The practical consequence is that there is no reliable public accounting of the aggregate environmental cost of AI deployment at the system level. The total bill, in electricity, water, land, grid infrastructure, and foregone public revenue, is not something any institution currently measures. It is being paid, incrementally, across utility bills and tax shortfalls and depleted aquifers, by people who have no visibility into the accounting.
The Grid Risk Nobody Is Discussing Publicly
The stability implications extend beyond cost. Multiple analyses project a significant shortfall in grid capacity by the end of the decade: data center demand is expected to substantially outpace the supply of new generation infrastructure. In July 2024, a near-blackout in Northern Virginia was triggered when dozens of data centers simultaneously disconnected from the grid during a fault event, causing a surge that nearly cascaded into a regional outage affecting millions of people. Grid engineers described the incident as a warning. It has not produced visible regulatory response.
As with the hardware shortage driven by AI chip demand, the grid risk is a collective problem created by individually rational decisions made without coordination or accountability. Each company builds the data center that maximizes its competitive position. The cumulative load falls on infrastructure that was not designed for it, maintained by utilities that are not resourced to upgrade it fast enough, in a regulatory environment that has not caught up with the pace of buildout.
The political response is beginning to form. Roughly half of Americans expect data center costs to become a 2026 midterm campaign issue. Fourteen states have active moratorium movements. In an unusual alignment, both Bernie Sanders and Ron DeSantis have publicly criticized the data center expansion model on grounds of consumer cost and public burden, a bipartisan signal that the subsidy and cost-distribution architecture is politically unsustainable in its current form.
What a Different Policy Would Look Like
The interventions that would change this trajectory are not technically complex. They are politically complex, because the industries benefiting from the current structure have substantial resources to defend it.
Mandatory environmental disclosure for AI deployments above a certain compute threshold would at minimum make the aggregate cost visible. Cost-allocation mechanisms that shield low-income ratepayers from infrastructure rate increases driven by commercial data center demand would limit the regressive distributional effect. Binding water use commitments as conditions of permitting in drought-stressed regions would prevent the agricultural and municipal externalization of cooling costs. Capped and time-limited tax incentives, with public disclosure of recipients, would restore accountability to subsidy programs that currently operate without it.

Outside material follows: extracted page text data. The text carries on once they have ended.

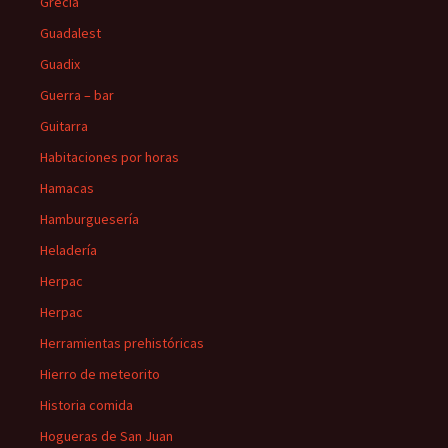
Grecia
Guadalest
Guadix
Guerra – bar
Guitarra
Habitaciones por horas
Hamacas
Hamburguesería
Heladería
Herpac
Herpac
Herramientas prehistóricas
Hierro de meteorito
Historia comida
Hogueras de San Juan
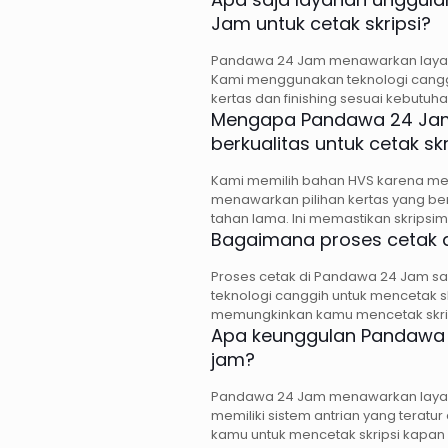
Jam untuk cetak skripsi?
Pandawa 24 Jam menawarkan layanan
Kami menggunakan teknologi canggi
kertas dan finishing sesuai kebutuha
Mengapa Pandawa 24 Ja
berkualitas untuk cetak skr
Kami memilih bahan HVS karena memi
menawarkan pilihan kertas yang bera
tahan lama. Ini memastikan skripsim
Bagaimana proses cetak 
Proses cetak di Pandawa 24 Jam sa
teknologi canggih untuk mencetak sk
memungkinkan kamu mencetak skri
Apa keunggulan Pandawa 
jam?
Pandawa 24 Jam menawarkan layana
memiliki sistem antrian yang terat
kamu untuk mencetak skripsi kapan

None of these are novel regulatory concepts. They are standard tools of industrial siting policy, applied in many jurisdictions to many sectors. The gap is not conceptual. It is the absence of political will to apply existing frameworks to a sector that has, so far, been treated as exempt from ordinary accountability on the theory that its economic potential justifies extraordinary accommodation.
That theory is being tested. The people paying the electricity bills in Baltimore, the farmers drawing from depleted aquifers in Texas, the residents of Richland Parish in Louisiana. They are not testing it voluntarily. They are living the result of decisions made without them, by institutions that will not absorb the consequences. That is what externalisation means in practice. It means someone else pays. And so far, it is clear who that someone else is — in the labor market, the 180 workers Crypto.com eliminated to fund its AI infrastructure pivot did not vote on that capital allocation either.